Je viens d'apprendre que les gens vous fuient quand vous êtes endeuillé. Je ne le savais pas, car j'accompagne les endeuillés, professionnellement. Je pensais même pas que ça relevait du champ d'intervention d'un psy. Le deuil, c'est naturel, et pour moi ça relevait d'une solidarité. Mais non, et voilà pourquoi nous sommes sur ce forum, qui a le grand mérite d’être là quand nous nous isolons dans notre peine, parce que cette peine, nos proches, nos amis, ne savent pas s'en dépêtrer et ont des paroles très douloureuses "courage", "tourne la page" et autres fadaises.
Alors oui, la journée on fonctionne, quand on vous dit "ça va" on dit oui oui, mais on pense : "t'as réfléchi à ce que tu viens de me dire? Je viens de perdre un père un aimé et ça va?". Mais si on leur dit :"non, ça va pas", ils blêmissent, passent leur chemin. Le deuil est devenu une histoire intime. Les commerçants, ont va pas les accabler quand il vous proposent des commandes pour le saumon pour les fêtes de fin d'année, non? On va pas exploser en larmes en leur disant mais j'en ai quoi à f** de votre f** saumon, mon père est mort! Oui, on met des masques, on souris, on dit : "j'ai rien prévu pour Noël"
Et c'est Noël, les fêtes de famille. Et ce Noël je le passerai seule avec ma mère, 97 ans, des Noëls seules nous en avons passées souvent. Mon père était marin. Famille en Espagne sous le régime de Franco ou morte dans les camps, ou fusillée. Famille Lorraine périe sous Hitler. Ou rassemblée à Nancy en petit comité. Petite famille. Mes enfants seront avec leurs enfants. Qui traine un gamin de 6 ans en EHPAD le jour de Noël? Mon mari travaillera.
Noël ne veut plus rien dire. Je m'en fous. Beaucoup de choses s'épurent.

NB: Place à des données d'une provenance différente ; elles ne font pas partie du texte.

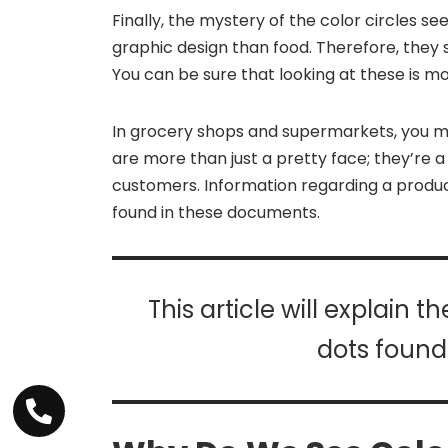
Finally, the mystery of the color circles s
graphic design than food. Therefore, they s
You can be sure that looking at these is mo
In grocery shops and supermarkets, you m
are more than just a pretty face; they’re 
customers. Information regarding a produc
found in these documents.
This article will explain 
dots found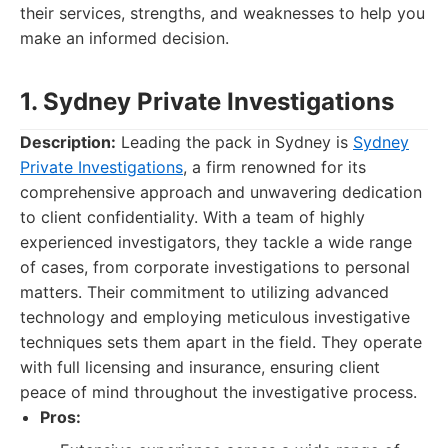
their services, strengths, and weaknesses to help you
make an informed decision.
1. Sydney Private Investigations
Description:
Leading the pack in Sydney is
Sydney
Private Investigations
, a firm renowned for its
comprehensive approach and unwavering dedication
to client confidentiality. With a team of highly
experienced investigators, they tackle a wide range
of cases, from corporate investigations to personal
matters. Their commitment to utilizing advanced
technology and employing meticulous investigative
techniques sets them apart in the field. They operate
with full licensing and insurance, ensuring client
peace of mind throughout the investigative process.
Pros:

Mon père est là, en moi, et j'en viens à préférer ma solitude pour ce dialogue intérieur, avec la part de lui en moi, et ce que je suis.
Un deuil mène à la profondeur, au silence. On fait semblant pour pas heurter les autres, leur créer un malaise, les entendre nous débiter des niaiseries, se protéger en quelque sorte.
Et on est aux prises avec la grosse énigme : c'est quoi la mort? où tu es? Toi mon cher, où es tu? Tu es en moi déjà ça, mais, ta main sur mon épaule est en cendre, ce que tu étais dans ma mémoire, ton être disparu. Tu kiffais la science fiction, la théorie quantique, tu etais atthée. Où es tu?